Goal
Reproduce everything from the start of the items down to the line containing "var sketch = newSketch(context, id", putting "frontFace" wherever "Q0" appears and changing nothing else. Leave the pictures out.

# # # #

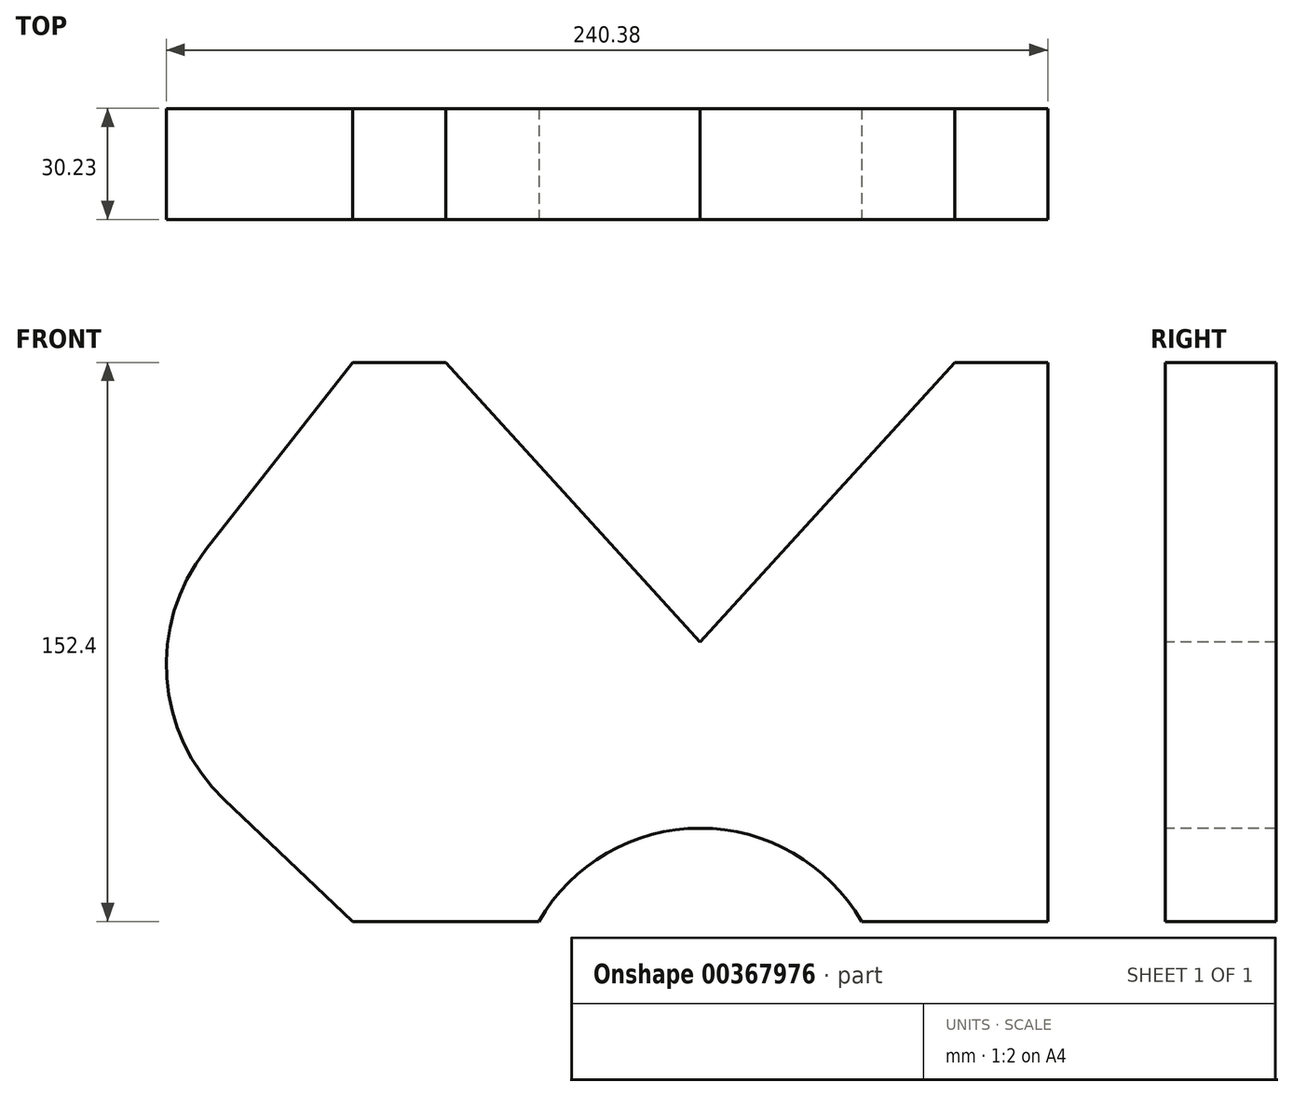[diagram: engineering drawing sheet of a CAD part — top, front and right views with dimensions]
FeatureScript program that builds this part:
annotation { "Feature Type Name" : "Feature", "Feature Type Description" : "" }
export const myFeature = defineFeature(function(context is Context, id is Id, definition is map)
    precondition{}
    {
        {
            var Q0;
            Q0=qCreatedBy(makeId("Front.planeOp"),FACE);
            var sketch = newSketch(context, id + "F0", { "sketchPlane" : qUnion([Q0])});
            skLineSegment(sketch, "E0", {"start": v(0, 0) * mm, "end": v(69.4, 76.2) * mm});
            skLineSegment(sketch, "E1", {"start": v(69.4, 76.2) * mm, "end": v(94.8, 76.2) * mm});
            skLineSegment(sketch, "E2", {"start": v(94.8, 76.2) * mm, "end": v(94.8, -76.2) * mm});
            skLineSegment(sketch, "E3", {"start": v(94.8, -76.2) * mm, "end": v(44, -76.2) * mm});
            skArc(sketch, "E4", {"start": v(44, -76.2) * mm, "mid": v(0, -50.8) * mm, "end": v(-44, -76.2) * mm});
            skLineSegment(sketch, "E5", {"start": v(-44, -76.2) * mm, "end": v(-94.8, -76.2) * mm});
            skLineSegment(sketch, "E6", {"start": v(-94.8, -76.2) * mm, "end": v(-129.77, -43) * mm});
            skLineSegment(sketch, "E7", {"start": v(0, 0) * mm, "end": v(-69.4, 76.2) * mm});
            skLineSegment(sketch, "E8", {"start": v(-69.4, 76.2) * mm, "end": v(-94.8, 76.2) * mm});
            skLineSegment(sketch, "E9", {"start": v(-94.8, 76.2) * mm, "end": v(-134.78, 25.18) * mm});
            skArc(sketch, "E10", {"start": v(-134.78, 25.18) * mm, "mid": v(-145.46, -9.88) * mm, "end": v(-129.77, -43) * mm});
            skSolve(sketch);
        }
        {
            var Q0;
            Q0=makeQuery(id+"F0.imprint","IMPRINT",FACE,{"disambiguationData":[TD([[makeQuery(id+"F0.imprint","IMPRINT",EDGE,{"derivedFrom":sQuery(id+"F0.wireOp",EDGE,"E0")}),-1.0]])]});
            extrude(context, id + "F1", {"entities" : qUnion([Q0]), "oppositeDirection" : true, "depth" : 30.23 * mm});
        }
    });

# # # #

Solution to the problem
[diagram: engineering drawing sheet of a CAD part — top, front and right views with dimensions]
FeatureScript program that builds this part:
annotation { "Feature Type Name" : "Feature", "Feature Type Description" : "" }
export const myFeature = defineFeature(function(context is Context, id is Id, definition is map)
    precondition{}
    {
        {
            var frontFace;
            frontFace=qCreatedBy(makeId("Front.planeOp"),FACE);
            var sketch = newSketch(context, id + "F0", { "sketchPlane" : qUnion([frontFace])});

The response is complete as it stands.